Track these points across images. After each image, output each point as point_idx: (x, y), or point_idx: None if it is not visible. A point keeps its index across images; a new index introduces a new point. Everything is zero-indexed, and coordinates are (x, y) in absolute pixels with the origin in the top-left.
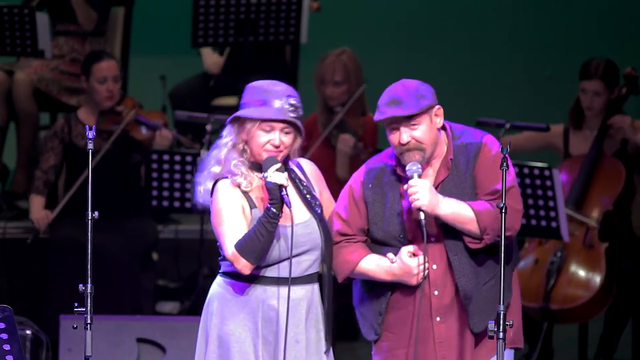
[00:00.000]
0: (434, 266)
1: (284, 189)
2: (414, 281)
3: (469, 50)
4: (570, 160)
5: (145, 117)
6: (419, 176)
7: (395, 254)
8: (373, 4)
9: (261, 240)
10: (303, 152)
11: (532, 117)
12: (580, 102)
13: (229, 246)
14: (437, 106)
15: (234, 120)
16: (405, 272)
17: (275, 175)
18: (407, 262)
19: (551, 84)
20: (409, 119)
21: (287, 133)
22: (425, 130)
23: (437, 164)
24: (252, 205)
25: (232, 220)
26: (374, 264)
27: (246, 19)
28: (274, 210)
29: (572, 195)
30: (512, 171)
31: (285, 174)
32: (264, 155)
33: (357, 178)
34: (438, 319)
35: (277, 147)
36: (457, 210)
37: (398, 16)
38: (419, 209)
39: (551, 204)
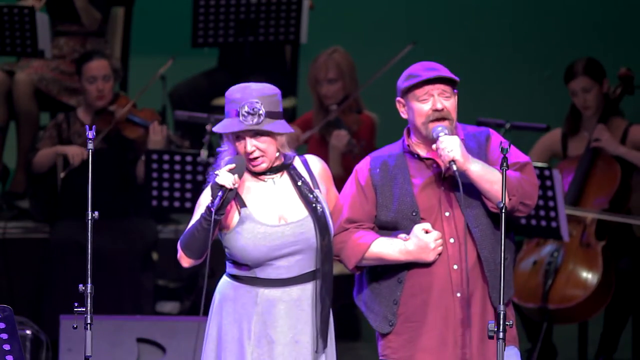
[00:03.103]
0: (451, 240)
1: (224, 191)
2: (431, 257)
3: (469, 50)
4: (567, 160)
5: (137, 116)
6: (445, 135)
7: (407, 235)
8: (373, 4)
9: (196, 235)
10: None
11: (532, 117)
12: (575, 105)
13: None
14: (456, 91)
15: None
16: (422, 249)
17: (222, 175)
18: (423, 238)
19: (551, 84)
20: (444, 88)
21: (257, 137)
22: (454, 105)
23: None
24: (242, 204)
25: (195, 217)
26: (386, 245)
27: (246, 19)
28: (211, 209)
29: (569, 194)
30: (521, 153)
31: (235, 176)
32: (248, 163)
33: (362, 166)
34: (458, 294)
35: (250, 153)
36: (486, 169)
37: (397, 16)
38: (452, 162)
39: (551, 204)
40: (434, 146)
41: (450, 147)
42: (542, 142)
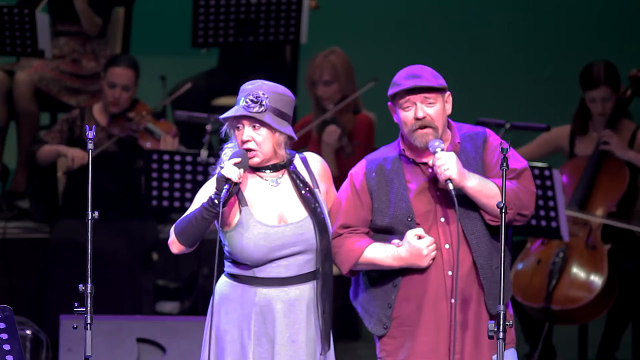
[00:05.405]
0: (446, 246)
1: (230, 184)
2: (424, 263)
3: (469, 50)
4: (574, 161)
5: (155, 126)
6: (442, 150)
7: (401, 240)
8: (373, 4)
9: (193, 223)
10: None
11: (532, 117)
12: (591, 111)
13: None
14: (448, 92)
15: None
16: (414, 255)
17: (228, 168)
18: (415, 244)
19: (551, 84)
20: (426, 95)
21: (256, 128)
22: (439, 111)
23: (445, 146)
24: (244, 204)
25: (194, 205)
26: (380, 251)
27: (246, 19)
28: (215, 201)
29: (576, 196)
30: (519, 157)
31: (241, 171)
32: None
33: (358, 170)
34: (453, 300)
35: (245, 141)
36: (482, 184)
37: (398, 16)
38: (448, 180)
39: (551, 204)
40: (430, 162)
41: (447, 165)
42: (546, 136)
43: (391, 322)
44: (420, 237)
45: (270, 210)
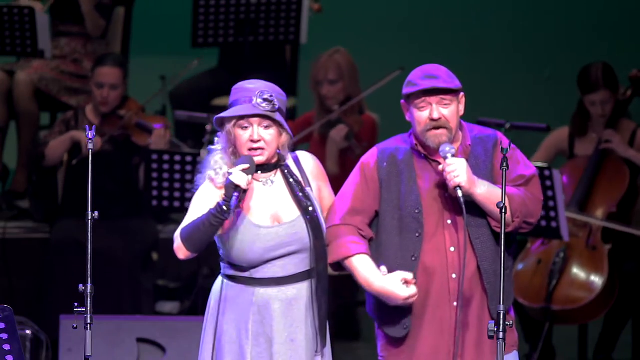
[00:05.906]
0: (452, 249)
1: (239, 191)
2: (393, 304)
3: (469, 50)
4: (574, 161)
5: (145, 120)
6: (453, 156)
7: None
8: (373, 4)
9: (201, 230)
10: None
11: (532, 117)
12: (590, 113)
13: (179, 228)
14: (462, 93)
15: (220, 125)
16: (389, 297)
17: (237, 175)
18: (398, 292)
19: (551, 84)
20: (442, 96)
21: (266, 127)
22: (454, 112)
23: (455, 148)
24: (238, 205)
25: (195, 211)
26: (363, 268)
27: (246, 19)
28: (224, 208)
29: (576, 197)
30: (529, 163)
31: (249, 177)
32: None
33: (369, 158)
34: (455, 303)
35: (256, 141)
36: (491, 191)
37: (400, 16)
38: (458, 187)
39: (551, 204)
40: (440, 167)
41: (457, 172)
42: (549, 141)
43: (411, 321)
44: (406, 282)
45: (264, 211)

◆ TO DO ◆
The records above must all be output exactly. Omit the images.

◆ YOUR RESPONSE ◆
Track these points across images. After each image, output each point as point_idx: (x, y), or point_idx: None if it is not visible. A point keeps its index across images; a new index introduces a new point. Everything is zero-indexed, and coordinates are (x, y) in absolute pixels with the origin in the top-left.
[00:00.000]
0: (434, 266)
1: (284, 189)
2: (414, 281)
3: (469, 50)
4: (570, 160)
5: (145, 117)
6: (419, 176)
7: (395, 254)
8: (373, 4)
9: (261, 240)
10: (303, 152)
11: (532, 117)
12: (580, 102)
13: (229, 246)
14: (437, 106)
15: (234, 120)
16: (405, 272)
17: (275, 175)
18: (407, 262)
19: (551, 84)
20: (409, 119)
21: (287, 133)
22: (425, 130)
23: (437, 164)
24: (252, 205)
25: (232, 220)
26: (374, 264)
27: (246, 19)
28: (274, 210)
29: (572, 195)
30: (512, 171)
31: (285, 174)
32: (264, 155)
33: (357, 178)
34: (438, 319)
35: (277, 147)
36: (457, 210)
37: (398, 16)
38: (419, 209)
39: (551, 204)
[00:03.103]
0: (451, 240)
1: (224, 191)
2: (431, 257)
3: (469, 50)
4: (567, 160)
5: (137, 116)
6: (445, 135)
7: (407, 235)
8: (373, 4)
9: (196, 235)
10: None
11: (532, 117)
12: (575, 105)
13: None
14: (456, 91)
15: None
16: (422, 249)
17: (222, 175)
18: (423, 238)
19: (551, 84)
20: (444, 88)
21: (257, 137)
22: (454, 105)
23: None
24: (242, 204)
25: (195, 217)
26: (386, 245)
27: (246, 19)
28: (211, 209)
29: (569, 194)
30: (521, 153)
31: (235, 176)
32: (248, 163)
33: (362, 166)
34: (458, 294)
35: (250, 153)
36: (486, 169)
37: (397, 16)
38: (452, 162)
39: (551, 204)
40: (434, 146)
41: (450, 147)
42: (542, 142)
[00:05.405]
0: (446, 246)
1: (230, 184)
2: (424, 263)
3: (469, 50)
4: (574, 161)
5: (155, 126)
6: (442, 150)
7: (401, 240)
8: (373, 4)
9: (193, 223)
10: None
11: (532, 117)
12: (591, 111)
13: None
14: (448, 92)
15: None
16: (414, 255)
17: (228, 168)
18: (415, 244)
19: (551, 84)
20: (426, 95)
21: (256, 128)
22: (439, 111)
23: (445, 146)
24: (244, 204)
25: (194, 205)
26: (380, 251)
27: (246, 19)
28: (215, 201)
29: (576, 196)
30: (519, 157)
31: (241, 171)
32: None
33: (358, 170)
34: (453, 300)
35: (245, 141)
36: (482, 184)
37: (398, 16)
38: (448, 180)
39: (551, 204)
40: (430, 162)
41: (447, 165)
42: (546, 136)
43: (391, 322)
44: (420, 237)
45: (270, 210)
[00:05.906]
0: (452, 249)
1: (239, 191)
2: (393, 304)
3: (469, 50)
4: (574, 161)
5: (145, 120)
6: (453, 156)
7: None
8: (373, 4)
9: (201, 230)
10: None
11: (532, 117)
12: (590, 113)
13: (179, 228)
14: (462, 93)
15: (220, 125)
16: (389, 297)
17: (237, 175)
18: (398, 292)
19: (551, 84)
20: (442, 96)
21: (266, 127)
22: (454, 112)
23: (455, 148)
24: (238, 205)
25: (195, 211)
26: (363, 268)
27: (246, 19)
28: (224, 208)
29: (576, 197)
30: (529, 163)
31: (249, 177)
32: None
33: (369, 158)
34: (455, 303)
35: (256, 141)
36: (491, 191)
37: (400, 16)
38: (458, 187)
39: (551, 204)
40: (440, 167)
41: (457, 172)
42: (549, 141)
43: (411, 321)
44: (406, 282)
45: (264, 211)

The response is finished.